Justice Manmohan Singh observed that Reliance's drug - TrastuRel - was approved by the Drug Controller General of India (DCGI) in June this year, but till date it has not been launched and said the company's explanation for this would be considered after it files its response.
The court directed the Indian company to file its reply within 10 days and listed the matter for further hearing on November 17 and added that the matter will be heard on a day-to-day basis.
"After small hearing, it appears to the court that serious issues are raised in the matter. The Authority (DCGI) has granted the approval to the defendant No.3 (Reliance Life Sciences) on June 2, 2015. The product has not been launched.
"The explanation given by the defendant No.3 would have to be considered after filing of the reply. Let the reply be filed within ten days...Till the next date of hearing, the defendant No.3 is directed not to launch the drug in question in the market," the court said.
During arguments, senior advocate Rajiv Nayar, appearing for Genentech, contended that the Swiss company has moved the plea "on account of the imminent threat and credible apprehension of the approval and launch of a purported bio-similar version" of its breast cancer drug, Trastuzumab sold under the names - Herclon and Herceptin.
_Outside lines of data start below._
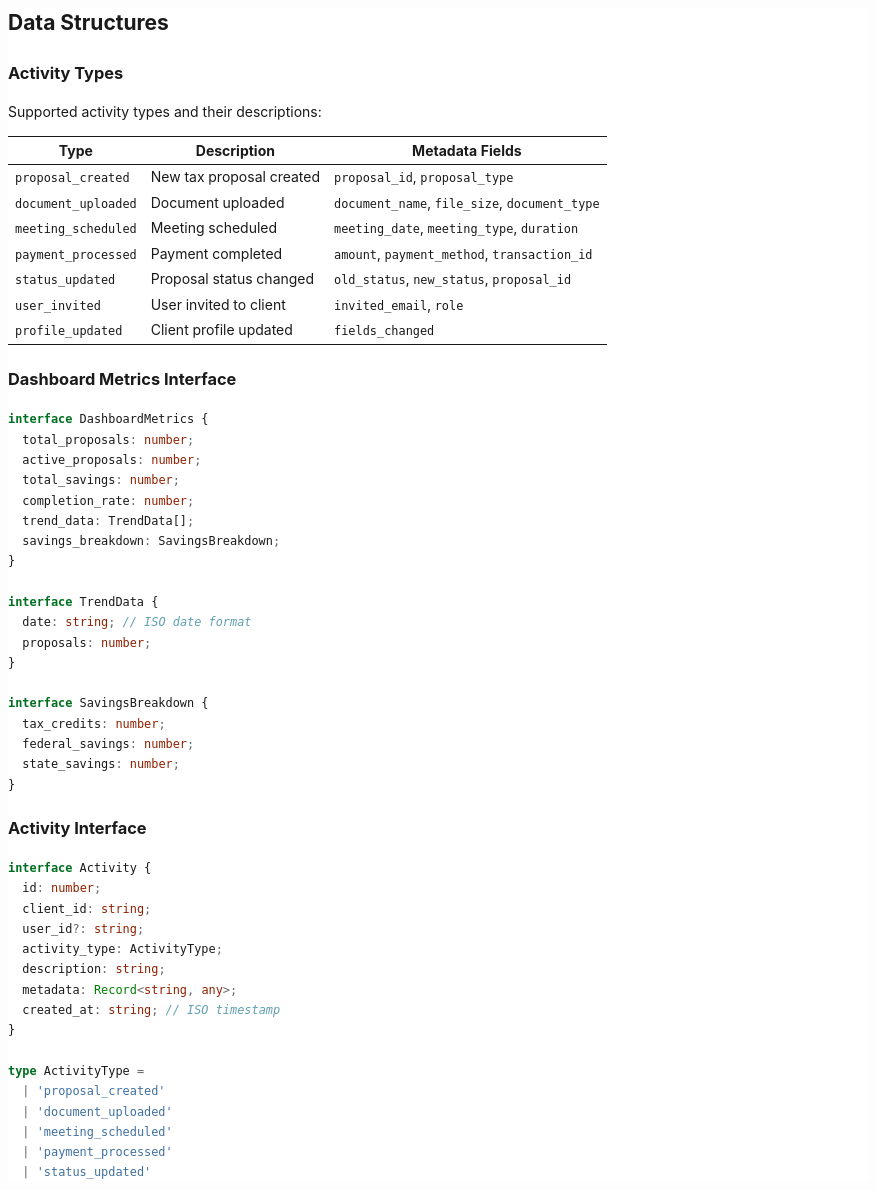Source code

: ## Data Structures

### Activity Types

Supported activity types and their descriptions:

| Type | Description | Metadata Fields |
|------|-------------|----------------|
| `proposal_created` | New tax proposal created | `proposal_id`, `proposal_type` |
| `document_uploaded` | Document uploaded | `document_name`, `file_size`, `document_type` |
| `meeting_scheduled` | Meeting scheduled | `meeting_date`, `meeting_type`, `duration` |
| `payment_processed` | Payment completed | `amount`, `payment_method`, `transaction_id` |
| `status_updated` | Proposal status changed | `old_status`, `new_status`, `proposal_id` |
| `user_invited` | User invited to client | `invited_email`, `role` |
| `profile_updated` | Client profile updated | `fields_changed` |

### Dashboard Metrics Interface

```typescript
interface DashboardMetrics {
  total_proposals: number;
  active_proposals: number;
  total_savings: number;
  completion_rate: number;
  trend_data: TrendData[];
  savings_breakdown: SavingsBreakdown;
}

interface TrendData {
  date: string; // ISO date format
  proposals: number;
}

interface SavingsBreakdown {
  tax_credits: number;
  federal_savings: number;
  state_savings: number;
}
```

### Activity Interface

```typescript
interface Activity {
  id: number;
  client_id: string;
  user_id?: string;
  activity_type: ActivityType;
  description: string;
  metadata: Record<string, any>;
  created_at: string; // ISO timestamp
}

type ActivityType = 
  | 'proposal_created'
  | 'document_uploaded'
  | 'meeting_scheduled'
  | 'payment_processed'
  | 'status_updated'
```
Nayar said that Reliance's drug was granted approval by DGCI without having been adequately tested as per Drugs and Cosmetics Act and the Rules, as well as the Guidelines on Similar Biologies, 2012.
"Neither clinical tests of Phase I and Phase II have been conducted by the defendant No.3 nor the same are registered with the defendant No.1 (DGCI)," Nayar said and added that approvals were granted on the basis of clinical test of Phase III which itself is contrary to the Rule 122 of the Drugs Act and the Biosimilar Guidelines.
Senior advocate Pratibha M Singh, appearing for Reliance, while admitting that approval was granted in June this year and the drug has not yet been launched, said the approval of the label and carton was granted recently.
She also said that the Swiss company was "misleading" the court as the approvals were granted as per Rules under the Act and as per the Biosimilar Guidelines.
She said conducting of clinical trials of Phase I and II takes number of years and added that the drug authority may or may not exempt or abbreviate the two phases by exercising its discretion.
In the present case, the "discretion is exercised in favour of the defendant No.3 to exempt Phase I and Phase II as per Rules," she told the court.